4NH3(g) + 3O2(g) -> 2N2 + 6H20, K=10^80 @ certain temp
initially, all the reactants and products have concentrations equal to 12M. At equilibrium, what is the approximate concentration of ammonia?
To find the approximate concentration of ammonia at equilibrium, we can use the given equilibrium constant (K) and the stoichiometry of the balanced equation.
Given that K = 10^80, we know that the forward reaction is highly favored. This means that at equilibrium, the concentration of products will be significantly higher than the concentration of reactants.
Let's assume the concentration of ammonia at equilibrium is x (in M). The balanced equation tells us that the stoichiometric coefficient of NH3 is 4, which means that for every 4 moles of NH3 that react, we form 2 moles of N2.
At equilibrium, the concentration of N2 would be (12 - x)/2 M, since initially the concentration of all species is 12 M and 4 moles of NH3 will react to form 2 moles of N2.
Now, using the stoichiometry again, we can determine the concentration of O2 at equilibrium. The stoichiometric coefficient of O2 is 3, meaning that for every 3 moles of O2 that react, we consume 4 moles of NH3. Therefore, the concentration of O2 at equilibrium would be (12 - (4/3)x)/3 M.
Applying the same logic, we can determine the concentration of H2O at equilibrium.
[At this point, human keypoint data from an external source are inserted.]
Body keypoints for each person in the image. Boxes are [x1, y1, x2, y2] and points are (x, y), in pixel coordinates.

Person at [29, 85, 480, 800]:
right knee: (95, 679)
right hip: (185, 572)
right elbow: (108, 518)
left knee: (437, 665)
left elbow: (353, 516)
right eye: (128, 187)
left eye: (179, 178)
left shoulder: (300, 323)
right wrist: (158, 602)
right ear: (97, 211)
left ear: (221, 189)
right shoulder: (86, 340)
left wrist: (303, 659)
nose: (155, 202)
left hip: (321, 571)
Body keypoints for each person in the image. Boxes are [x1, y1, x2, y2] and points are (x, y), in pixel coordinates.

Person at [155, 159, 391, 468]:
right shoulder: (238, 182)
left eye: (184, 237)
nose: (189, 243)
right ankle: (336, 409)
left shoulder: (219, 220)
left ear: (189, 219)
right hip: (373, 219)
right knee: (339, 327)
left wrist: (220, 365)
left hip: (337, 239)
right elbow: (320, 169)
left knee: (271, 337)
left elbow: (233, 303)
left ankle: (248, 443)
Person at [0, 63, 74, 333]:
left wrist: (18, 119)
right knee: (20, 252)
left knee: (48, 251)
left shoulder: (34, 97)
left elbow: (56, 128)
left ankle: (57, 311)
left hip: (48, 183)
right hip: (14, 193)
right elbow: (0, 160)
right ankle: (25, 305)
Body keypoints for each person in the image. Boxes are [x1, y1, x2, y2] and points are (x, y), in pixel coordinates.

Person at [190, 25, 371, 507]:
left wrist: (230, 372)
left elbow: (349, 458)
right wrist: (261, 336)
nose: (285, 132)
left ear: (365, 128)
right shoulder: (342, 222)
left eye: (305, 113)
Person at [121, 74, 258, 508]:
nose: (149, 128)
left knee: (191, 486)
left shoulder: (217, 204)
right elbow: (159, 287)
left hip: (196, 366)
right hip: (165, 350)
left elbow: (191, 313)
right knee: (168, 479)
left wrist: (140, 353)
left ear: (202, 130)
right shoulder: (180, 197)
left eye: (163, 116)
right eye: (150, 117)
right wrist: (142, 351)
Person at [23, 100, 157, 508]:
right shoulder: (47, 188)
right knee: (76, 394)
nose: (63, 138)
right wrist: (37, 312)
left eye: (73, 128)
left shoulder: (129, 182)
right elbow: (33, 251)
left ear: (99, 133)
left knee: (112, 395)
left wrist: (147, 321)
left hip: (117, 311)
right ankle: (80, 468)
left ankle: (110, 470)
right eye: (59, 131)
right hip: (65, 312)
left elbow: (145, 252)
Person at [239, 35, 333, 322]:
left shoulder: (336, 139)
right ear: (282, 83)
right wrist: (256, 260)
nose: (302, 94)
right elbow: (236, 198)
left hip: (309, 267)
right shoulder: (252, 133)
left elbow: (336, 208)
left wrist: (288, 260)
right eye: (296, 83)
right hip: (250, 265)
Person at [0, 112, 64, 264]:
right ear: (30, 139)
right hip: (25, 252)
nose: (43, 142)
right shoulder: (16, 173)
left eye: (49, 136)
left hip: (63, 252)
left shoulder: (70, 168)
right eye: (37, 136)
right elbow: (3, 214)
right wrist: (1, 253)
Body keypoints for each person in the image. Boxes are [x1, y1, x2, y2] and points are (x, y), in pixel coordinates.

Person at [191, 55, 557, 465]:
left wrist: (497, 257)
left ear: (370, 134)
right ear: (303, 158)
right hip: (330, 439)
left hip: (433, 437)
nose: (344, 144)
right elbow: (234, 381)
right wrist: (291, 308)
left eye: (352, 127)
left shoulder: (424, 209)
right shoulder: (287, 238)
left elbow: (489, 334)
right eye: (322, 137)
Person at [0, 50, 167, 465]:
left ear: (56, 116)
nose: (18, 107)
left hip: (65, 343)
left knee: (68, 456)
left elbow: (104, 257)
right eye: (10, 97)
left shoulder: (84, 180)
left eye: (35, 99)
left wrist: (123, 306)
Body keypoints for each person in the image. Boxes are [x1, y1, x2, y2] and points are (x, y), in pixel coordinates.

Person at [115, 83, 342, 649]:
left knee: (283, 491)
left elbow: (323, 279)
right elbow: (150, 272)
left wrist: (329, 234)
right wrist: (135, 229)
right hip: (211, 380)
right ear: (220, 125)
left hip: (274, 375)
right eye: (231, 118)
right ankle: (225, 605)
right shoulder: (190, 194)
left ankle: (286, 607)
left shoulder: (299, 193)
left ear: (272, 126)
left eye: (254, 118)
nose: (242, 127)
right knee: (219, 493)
The stoichiometric coefficient of H2O is 6, meaning that for every 6 moles of H2O formed, we consume 4 moles of NH3. Therefore, the concentration of H2O at equilibrium would be (12 + (2/3)x)/6 M.
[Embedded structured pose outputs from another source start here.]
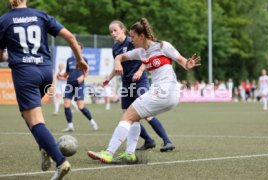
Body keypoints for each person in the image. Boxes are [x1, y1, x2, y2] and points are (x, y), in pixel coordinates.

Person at [87, 17, 200, 163]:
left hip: (164, 92)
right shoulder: (141, 52)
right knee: (133, 117)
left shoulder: (162, 46)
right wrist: (116, 62)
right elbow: (121, 57)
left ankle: (108, 153)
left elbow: (182, 60)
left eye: (133, 37)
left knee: (127, 116)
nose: (131, 40)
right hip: (166, 95)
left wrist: (188, 64)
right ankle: (129, 154)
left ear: (141, 36)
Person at [0, 0, 89, 179]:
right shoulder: (40, 15)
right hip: (45, 72)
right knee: (30, 116)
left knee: (35, 121)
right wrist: (80, 60)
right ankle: (44, 148)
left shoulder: (4, 20)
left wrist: (7, 56)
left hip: (25, 74)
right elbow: (70, 37)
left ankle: (60, 160)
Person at [103, 20, 175, 152]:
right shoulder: (115, 48)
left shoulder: (133, 41)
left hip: (139, 81)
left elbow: (146, 56)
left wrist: (140, 70)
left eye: (115, 30)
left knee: (145, 114)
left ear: (123, 30)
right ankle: (148, 140)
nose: (113, 34)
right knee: (127, 114)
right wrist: (109, 78)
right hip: (126, 83)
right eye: (111, 32)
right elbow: (118, 64)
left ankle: (167, 141)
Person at [58, 42, 98, 132]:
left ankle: (92, 122)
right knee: (66, 104)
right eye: (74, 48)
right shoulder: (69, 60)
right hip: (69, 84)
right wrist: (60, 75)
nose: (75, 49)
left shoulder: (84, 59)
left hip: (79, 84)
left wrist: (82, 77)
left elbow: (87, 72)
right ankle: (70, 126)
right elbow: (67, 73)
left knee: (80, 106)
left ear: (81, 50)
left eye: (78, 48)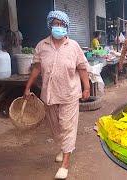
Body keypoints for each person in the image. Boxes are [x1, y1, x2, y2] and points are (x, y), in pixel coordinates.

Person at [23, 11, 90, 179]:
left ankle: (65, 164)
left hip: (69, 94)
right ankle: (63, 147)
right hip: (50, 94)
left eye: (61, 24)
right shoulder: (42, 46)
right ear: (50, 25)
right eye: (55, 24)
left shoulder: (74, 46)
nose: (58, 27)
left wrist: (86, 88)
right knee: (55, 128)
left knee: (67, 126)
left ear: (66, 27)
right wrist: (27, 87)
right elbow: (37, 68)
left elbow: (82, 68)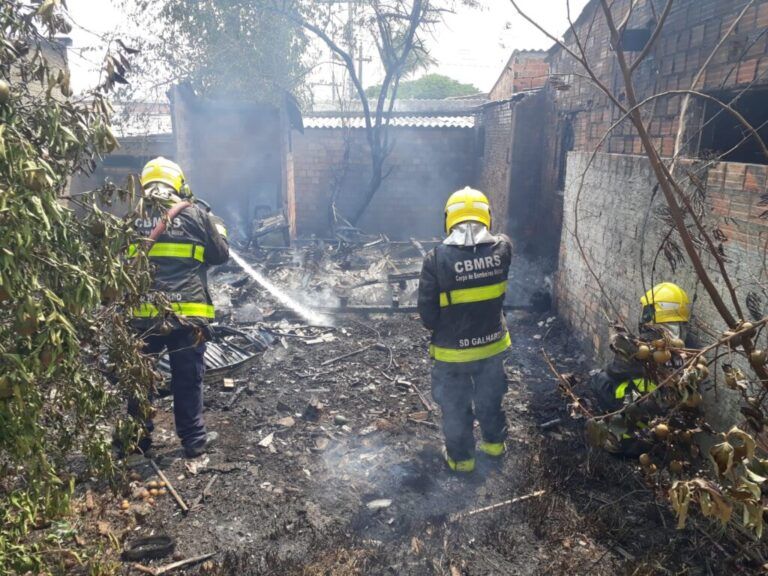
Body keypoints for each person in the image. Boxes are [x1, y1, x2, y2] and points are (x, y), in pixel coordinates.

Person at [127, 157, 229, 458]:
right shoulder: (196, 214)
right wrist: (218, 228)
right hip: (186, 317)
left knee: (139, 380)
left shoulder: (130, 218)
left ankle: (135, 442)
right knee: (188, 379)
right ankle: (194, 441)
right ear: (179, 184)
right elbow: (220, 255)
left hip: (142, 316)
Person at [417, 187, 513, 473]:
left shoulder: (435, 259)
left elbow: (427, 315)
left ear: (449, 218)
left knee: (456, 407)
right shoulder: (504, 249)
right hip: (492, 346)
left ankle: (462, 461)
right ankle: (495, 446)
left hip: (452, 353)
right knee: (491, 397)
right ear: (487, 216)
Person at [588, 282, 691, 455]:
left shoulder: (646, 344)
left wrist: (625, 345)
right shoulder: (686, 344)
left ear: (651, 312)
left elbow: (615, 370)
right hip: (672, 419)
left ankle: (621, 439)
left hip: (647, 412)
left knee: (601, 379)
According to the law of mass action, the expression for the equilibrium constant (K) is as follows:
K = [N2]^2/[NH3]^4.
Substituting the concentrations at equilibrium, we have:
10^80 = [N2]^2/(x)^4.
Rearranging the equation, we get:
(x)^4 = [N2]^2/10^80.
Taking the fourth root of both sides, we obtain:
x = ([N2]^2/10^80)^(1/4).
Since the equilibrium concentration of N2 is [(12 - x)/2] M, we can substitute this value in place of [N2]:
x = ([(12 - x)/2]^2/10^80)^(1/4).
Solving this equation requires numerical calculations. By substituting various values for x and calculating the right-hand side of the equation, we can determine an approximate value for x.
Using a numerical method, we find that the approximate equilibrium concentration of ammonia (NH3) is around 11.8 M.